先日、シュガイザー先生と本屋さんは昆健一郎先生のお宅を訪問したそうです。多賀大社フォーラムの打ち合わせと、六然社より発行準備中の本の打ち合わせを兼ねてのことです。

今回の訪問後の感想をお聞きした所、本屋さんはいたく感激されていました。今まで地道に手に入れていた昆先生の本だけ見ても、「すごい仕事を70年代にやっていた先生」と説明されていましたが、実はもっともっと仕事をしていた!!ということが分かったそうです。

本屋さん曰く、「思わず長野先生に言っちゃった。もっと仕事しなきゃダメですよって」。あれだけ論文を出しつつ、患者さんを20人以上殆ど毎日一人で診て、森ノ宮での1日の授業は8コマとか・・・、そんでもってずっと休みなし、そういう常人離れした長野先生に向かって「もっと仕事しないとね」と言える本屋さんもすごいですけど、この言葉から想像するに、これはとてつもない気がするのであります!!長野先生だってひれ伏した(話の筋から勝手にワタシが妄想するに・・・)ぐらいの驚異的蔵書量。平屋一軒分が書庫だった、という話ですよ。そして、古典の翻訳をしているだけじゃなく、自分でまとめて表にしている辺りのきっちりした仕事とときたら、今まで見たことがない部類の、有り得ない仕事人だそうです。
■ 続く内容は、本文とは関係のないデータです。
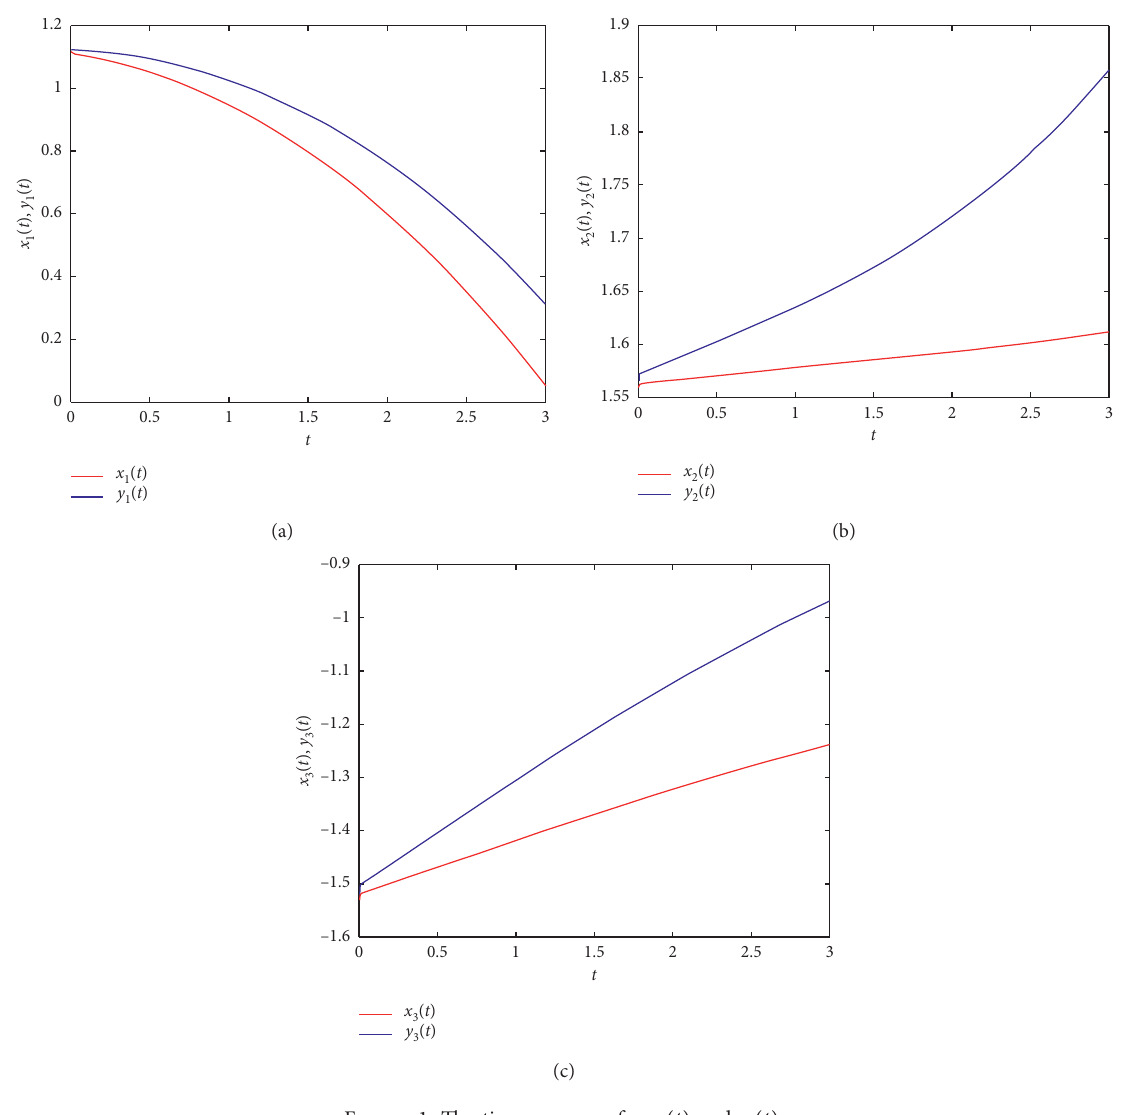
Figure 1: The time response for x ( t ) and y ( t ) .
特に『古今方彙』を見せながら、ちょっと興奮して「ただ訳したり解説したりしてるだけじゃなくって、ちゃんと表をつくって、整理してるんだ、これは中身を咀嚼する程相当理解してないと出来ない仕事! って絶賛してまぴた。 『古今方彙』って知らなかったワタシがきいてみると、本屋さんは、「乱暴な説明だけど…」、と前置きした上で、『万病回春』を日本的にアレンジした江戸時代の代表的な処方集で甲賀通元(健斎)によるもの、後漢から唐、宋、金元時代や清朝初期までの多くの医書から多くの処方を集大成したもので、基本的には温補派の考えなんだけど、日本人や風土や習慣に合わせ、寒涼・滋陰・瀉下の薬や、オリジナル処方へ加減方法に著者独自の工夫が見られる、との事です。仁和寺秘蔵の『太素経』を模写したことで有名な尾張の浅井家では、『方彙口訣』という、『古今方彙』の解説口訣集を出しているけど、昆先生の和訳解説は鍼灸の視点からの解説も入っていてそれを凌ぐ仕事だそうです。(ちなみに本屋さんは浅井家のファン。だから六然社には『金匱口訣』があるのです)。
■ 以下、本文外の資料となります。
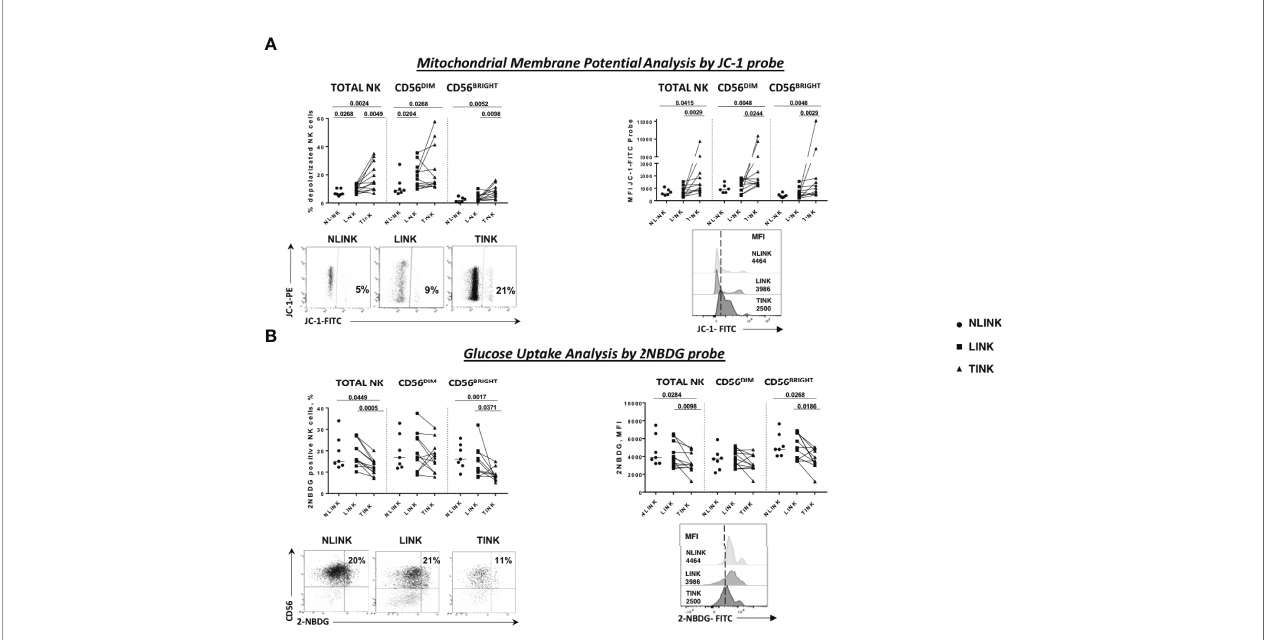
FIGURE 2 | Metabolism assessment of in fi ltrating NK cells. (A) Mitochondrial membrane potential measured by the potentiometric probe JC-1. After anti-CD3 and anti-CD56 staining, JC-1 was added to NK cells from the three compartments: NLINK ( n = 7), LINK ( n = 12), and TINK ( n = 12). Afterwards, the cells were stained with 7-AAD for viability and then analyzed on a fl ow cytometer. Depolarized NK cells (upper left panel) were quanti fi ed by the percentage of FL1high/FL2low cells (JC-1 staining) detected in the different samples. Median fl uorescent intensity (MFI) of JC-1 in the FITC channel were analyzed in all study groups in the NK cells subsets (TOTAL, CD56 DIM , and CD56 BRIGHT ). In the lower panels, representative examples of the two analyses. (B) Glucose uptake assay was performed on LINK ( n = 12), NLINK ( n = 7), and TINK ( n = 12). The cells were stained with the glucose analog 2-NBDG. The frequency of 2-NBDG-positive NK cells was evaluated (upper left panel) as well as the MFI of the probe (upper right panel). Representative dot plots and histograms show the 2-NBDG uptake in NK cells. Statistical analysis was performed by Wilcoxon matched pairs test (LINK vs . TINK) and Mann Whitney test (NLINK vs . TINK and NLINK vs . LINK). Horizontal lines represent median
そういえば、今週兵頭明先生と飲んだ時にも本屋さんは昆先生の本を数冊持参していました。さすが、兵頭先生です。昆先生のペンネーム〈昆豊仲〉をご存知で、「衛生学園の図書にもあるねぇ、茶色の・・・」と即答が返ってきました。昆先生の仕事がもっと一般化していたらと思うと、兵頭先生ももっと進んだ所から仕事ができたのにっていう話題が続きました。鍼灸業界は本当に無駄骨ばかりで、先人の仕事を引き継がないで進歩が全然ないそうです。いつもゼロからのスタートで、だれもが発見者みたいな態度っていうのも気に食わないと本屋さんは言っております。ただ単に勉強不足、リサーチ不足なだけなのにって一緒に嘆いていました。昆先生について兵頭先生も「70年代に鍼灸処方集を作っていたなんて、世界初だと思うよ」とかおっしゃってましたし(本屋さんは以前、石川家明先生が中心になってつくった『臨床鍼灸処方の実際』という本を作っています。「日本初の処方集」だと思って結構誇りに思ってたけどこんなに前にやってたんですねえって嬉しそうにいってまぴた)。その他「昭和鍼灸っていうのは、関東なんかどうでもよくって、関西エリアに抜きん出た人物が相当集まっていたのにねぇ。結局、柳谷素霊はある程度きっちりしたことをやりたかった節が見えるけど、竹山さんが悪いんだね。関西の情況を全然リサーチせずにメディア戦略を推し進めたからねぇ」なんていう、「へぇ~」話がどんどん出てまいりました。余談ですが、小野文恵先生が接触鍼をする前に使っていた鍼も中国鍼同様に太かったとかも聞いちゃいました。鍼を変えていく毎に患者さんのタイプが変わっていたそうですよ。

現在ワタシは昆先生の『金鍼梅花詩鈔』のテキストチェックをやらせて貰っています。例えば、今開いているページの註解には『霊樞・五禁篇、順逆篇』『素問・長刺節篇』『標幽賦』『保命集』・・・・といった文献からの引用として、「コレコレにはこう書いてあって・・・」と説明が続くのです。今の感覚では、パソコンに向かって検索をかけちゃえばキーワードで引っ張れますが、昆先生がこの仕事をされていた時代って言うのは、こんな文明の利器は存在しないのですからねぇ。頭一つ、本を引き引きやってこられたんだろうなぁと想像するに、「人間が一生にできる仕事量のマックス?」と思わずにはいられません。一層、多賀大社の講演が楽しみになりましたです。「イメージとしては老中医そのままの風貌」だそうです……。